-------- Source passage --------

- Origin: Lawndale, California, USA
- Genres: Surf rock, alternative rock, instrumental rock, psychedelic rock
- Years active: 1984-1988, 1997-Present
- Labels: SST Records, Sunspot Records
- Members: Jack Skelley Joe Baiza Dave Childs Philo Van Duyne
- Past members: Rick Lawndale Mark Hoeschler Steve Housden

= Lawndale (band) =

Lawndale is an instrumental rock band from Lawndale, California, whose music touches on alternative surf rock and psychedelic rock. The band was started in 1984 by Steve Housden, Rick Waddell, AKA Rick Lawndale, and Jack Skelley, who both played guitar and bass guitar. The band released two records on SST Records and some tracks on compilations.

They formed in 1984 and split in 1987 but Rick Lawndale started up again in 1997 under the moniker Rick Lawndale Band with other musicians. Now, Lawndale (minus Waddell) and the Rick Lawndale band are both back together and playing shows. The L.A. Weekly described Lawndale as "The Ventures meet Led Zeppelin in Don Knotts' living room"

==History==
Guitar player, songwriter and vocalist Rick Waddell started his career as a solo acoustic performer in the 1980s and formed the psychedelic all-instrumental surf rock band Lawndale in 1984 with guitar/bass players Jack Skelley and Steve Housden as well as drummer Dave Childs. They named the band Lawndale after the Californian city in which they lived, which Waddell also used as a last name instead of his real last name. They played original compositions as well as some instrumental covers to which they added modern tones, like "Take Five" from the Dave Brubeck Quartet including the bridge for "Whole Lotta Love" or Duke Ellington's "Caravan" mixed with Pink Floyd's "Interstellar Overdrive".

--------

- _Check your understanding_:
a - Write out the passage of the Lawndale band article that begins with the words containing "- Origin: Lawndale, California, USA" and ends with "tracks on compilations.".
b - In the Lawndale band article, who played drums when the band formed in 1984?

-------- Record set --------

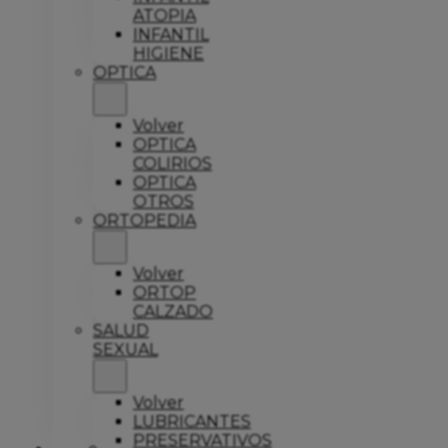
ATOPIA
INFANTIL
HIGIENE
OPTICA
Volver
OPTICA
COLIRIOS
OPTICA
OTROS
ORTOPEDIA
Volver
ORTOP
CALZADO
SALUD
SEXUAL
Volver
LUBRICANTES
PRESERVATIVOS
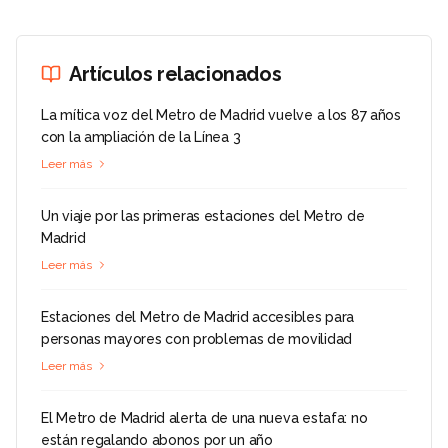
Artículos relacionados
La mítica voz del Metro de Madrid vuelve a los 87 años
con la ampliación de la Línea 3
Leer más
Un viaje por las primeras estaciones del Metro de
Madrid
Leer más
Estaciones del Metro de Madrid accesibles para
personas mayores con problemas de movilidad
Leer más
El Metro de Madrid alerta de una nueva estafa: no
están regalando abonos por un año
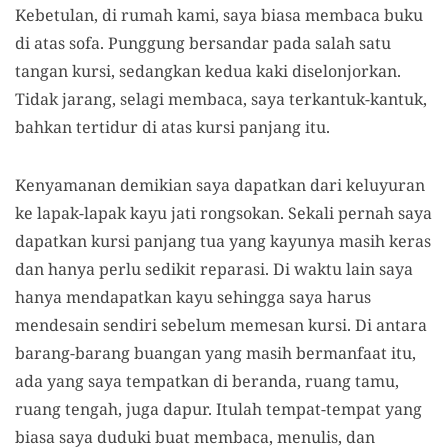
Kebetulan, di rumah kami, saya biasa membaca buku
di atas sofa. Punggung bersandar pada salah satu
tangan kursi, sedangkan kedua kaki diselonjorkan.
Tidak jarang, selagi membaca, saya terkantuk-kantuk,
bahkan tertidur di atas kursi panjang itu.
Kenyamanan demikian saya dapatkan dari keluyuran
ke lapak-lapak kayu jati rongsokan. Sekali pernah saya
dapatkan kursi panjang tua yang kayunya masih keras
dan hanya perlu sedikit reparasi. Di waktu lain saya
hanya mendapatkan kayu sehingga saya harus
mendesain sendiri sebelum memesan kursi. Di antara
barang-barang buangan yang masih bermanfaat itu,
ada yang saya tempatkan di beranda, ruang tamu,
ruang tengah, juga dapur. Itulah tempat-tempat yang
biasa saya duduki buat membaca, menulis, dan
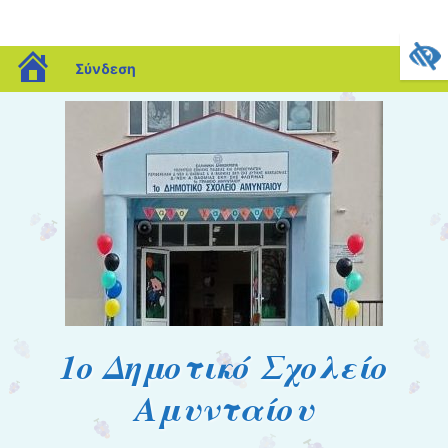
blogs.sch.gr
Σύνδεση
1o Δημοτικό Σχολείο
Αμυνταίου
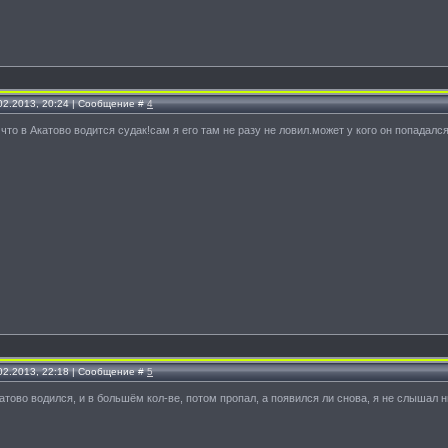
.02.2013, 20:24 | Сообщение #
4
что в Акатово водится судак!сам я его там не разу не ловил.может у кого он попадалс
.02.2013, 22:18 | Сообщение #
5
катово водился, и в большём кол-ве, потом пропал, а появился ли снова, я не слышал н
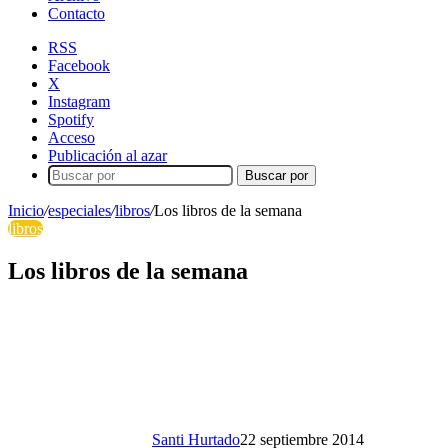
Contacto
RSS
Facebook
X
Instagram
Spotify
Acceso
Publicación al azar
Buscar por
Inicio
/
especiales
/
libros
/
Los libros de la semana
libros
Los libros de la semana
Santi Hurtado
22 septiembre 2014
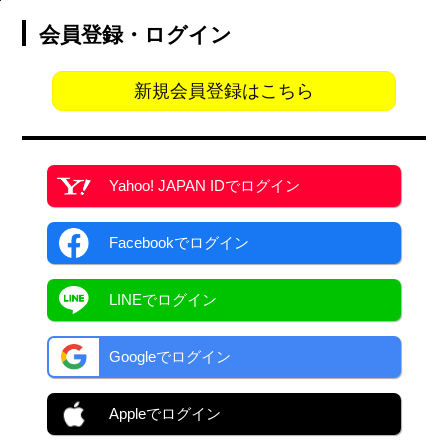
会員登録・ログイン
新規会員登録はこちら
Yahoo! JAPAN ID
でログイン
Facebook
でログイン
LINEでログイン
Googleでログイン
Appleでログイン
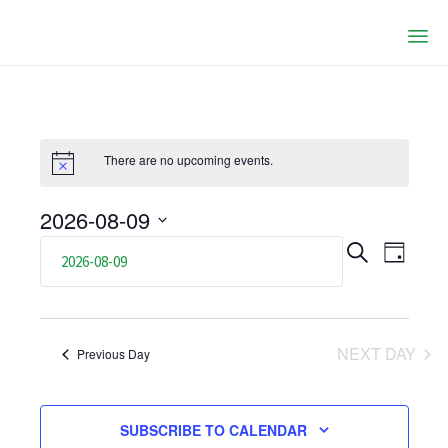
Ski
to
co
There are no upcoming events.
2026-08-09
Select
Even
Eve
SEARCH
DAY
date.
Vie
Sear
Nav
and
NEXT DAY
Previous Day
View
SUBSCRIBE TO CALENDAR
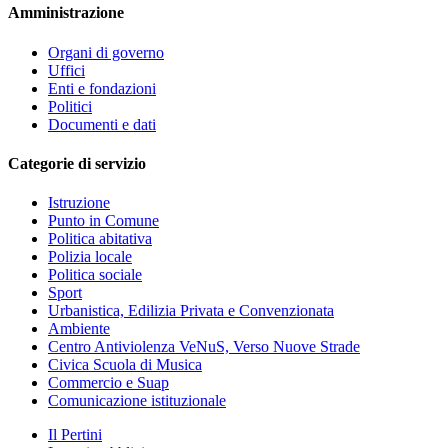
Amministrazione
Organi di governo
Uffici
Enti e fondazioni
Politici
Documenti e dati
Categorie di servizio
Istruzione
Punto in Comune
Politica abitativa
Polizia locale
Politica sociale
Sport
Urbanistica, Edilizia Privata e Convenzionata
Ambiente
Centro Antiviolenza VeNuS, Verso Nuove Strade
Civica Scuola di Musica
Commercio e Suap
Comunicazione istituzionale
Il Pertini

--------

- _Exercise answers_:
a -
- Origin: Lawndale, California, USA
- Genres: Surf rock, alternative rock, instrumental rock, psychedelic rock
- Years active: 1984-1988, 1997-Present
- Labels: SST Records, Sunspot Records
- Members: Jack Skelley Joe Baiza Dave Childs Philo Van Duyne
- Past members: Rick Lawndale Mark Hoeschler Steve Housden

= Lawndale (band) =

Lawndale is an instrumental rock band from Lawndale, California, whose music touches on alternative surf rock and psychedelic rock. The band was started in 1984 by Steve Housden, Rick Waddell, AKA Rick Lawndale, and Jack Skelley, who both played guitar and bass guitar. The band released two records on SST Records and some tracks on compilations.

b - Dave Childs